Currently, the system of regional emergency medical centers, local emergency medical centers, and local emergency medical institutions will be reorganized according to the condition of emergency patients (critical, moderate, mild). This is because there have been criticisms that the roles among these institutions have been ambiguous. At a public hearing last month, the new names for the institutions under the revised delivery system were introduced as critically ill emergency medical centers, emergency medical centers, and 24-hour treatment centers, but these were considered not intuitive and have been tentatively put on hold. Additionally, the government plans to gradually revise the designation criteria for emergency medical institutions, which currently focus on diagnosis and emergency treatment within emergency rooms, to include capabilities for follow-up treatments such as surgery and hospitalization. A government official stated, “The functions, designation criteria, names, and compensation plans of the reorganized delivery system will be prepared through consultative bodies and research involving stakeholders and experts.”


Without medical staff who handle emergency diseases, everything becomes futile. The government plans to improve the structure so that excellent personnel can be continuously secured by providing on-duty compensation for final treatment personnel of critically ill emergency diseases and ensuring that the income generated from emergency medical care is distributed to the medical staff themselves. Various measures are being considered to address the irregular and demanding working hours of medical staff handling emergency diseases.


For critically ill emergency diseases that are difficult for individual medical institutions to respond to 24/7, a regionally comprehensive response system will be established through a hospital cooperation network. Based on emergency medical resource surveys by local governments, a 365-day rotation on-call system (day-of-week duty hospital system) among hospitals within the region will be operated. For example, if Hospital A is responsible for the final treatment of a critically ill emergency disease on Monday, Hospital B will take the duty on Tuesday to prevent any gaps in coverage. In vulnerable areas with a shortage of medical staff, emergency medical models will be developed and supported through pilot projects for rotating and dispatching medical personnel to these areas.

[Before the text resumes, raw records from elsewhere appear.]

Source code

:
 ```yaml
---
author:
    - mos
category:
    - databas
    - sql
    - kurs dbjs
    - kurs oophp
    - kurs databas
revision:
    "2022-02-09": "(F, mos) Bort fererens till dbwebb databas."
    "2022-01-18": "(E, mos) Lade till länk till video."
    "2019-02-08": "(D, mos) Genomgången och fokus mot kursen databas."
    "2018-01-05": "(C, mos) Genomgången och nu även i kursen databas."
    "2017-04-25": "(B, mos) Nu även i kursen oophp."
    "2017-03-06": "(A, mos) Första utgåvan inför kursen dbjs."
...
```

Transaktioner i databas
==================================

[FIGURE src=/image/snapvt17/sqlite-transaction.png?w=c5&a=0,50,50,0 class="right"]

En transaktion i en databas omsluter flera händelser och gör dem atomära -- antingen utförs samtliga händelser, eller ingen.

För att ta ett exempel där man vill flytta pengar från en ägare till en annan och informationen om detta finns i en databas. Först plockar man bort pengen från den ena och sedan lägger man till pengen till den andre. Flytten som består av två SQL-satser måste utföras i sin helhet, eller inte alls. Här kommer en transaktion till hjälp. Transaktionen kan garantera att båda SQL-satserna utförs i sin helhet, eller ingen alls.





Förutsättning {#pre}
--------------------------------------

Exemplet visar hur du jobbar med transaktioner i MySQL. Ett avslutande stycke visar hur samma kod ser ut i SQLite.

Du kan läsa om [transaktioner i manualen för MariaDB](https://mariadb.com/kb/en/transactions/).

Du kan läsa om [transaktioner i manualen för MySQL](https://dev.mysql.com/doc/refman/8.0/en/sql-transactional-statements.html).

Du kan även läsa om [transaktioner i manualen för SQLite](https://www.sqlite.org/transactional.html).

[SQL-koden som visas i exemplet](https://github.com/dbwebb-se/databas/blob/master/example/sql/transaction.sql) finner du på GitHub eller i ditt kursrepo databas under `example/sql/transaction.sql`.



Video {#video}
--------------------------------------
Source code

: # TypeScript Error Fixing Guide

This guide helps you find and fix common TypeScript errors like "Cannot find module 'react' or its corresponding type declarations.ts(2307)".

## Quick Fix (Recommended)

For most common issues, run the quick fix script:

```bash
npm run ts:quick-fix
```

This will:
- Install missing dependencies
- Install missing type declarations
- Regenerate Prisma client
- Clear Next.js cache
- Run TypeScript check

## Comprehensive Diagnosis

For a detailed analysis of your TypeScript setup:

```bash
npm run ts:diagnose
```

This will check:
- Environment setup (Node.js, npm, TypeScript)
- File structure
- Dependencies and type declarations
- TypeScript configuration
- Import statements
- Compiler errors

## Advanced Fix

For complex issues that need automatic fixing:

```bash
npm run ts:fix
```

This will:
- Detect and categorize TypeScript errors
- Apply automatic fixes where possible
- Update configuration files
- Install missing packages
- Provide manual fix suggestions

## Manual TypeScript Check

Furthermore, the scope of work for emergency medical technicians during the transport phase will be expanded to provide necessary treatment during transport. For instance, in cases where a patient calls 119 for chest pain, under current law, paramedics who cannot perform electrocardiogram (ECG) measurements must first transport the patient to the nearest hospital. The plan is to allow emergency medical technicians to assess patient symptoms through ECG measurements inside the ambulance.


Under this emergency medical basic plan, the government has set a goal to reduce the in-hospital mortality rate of critically ill emergency patients from the current 6.2% to 5.6% by 2027. The preventable trauma mortality rate is also planned to be reduced from 15.2% (as of 2019) to 10%.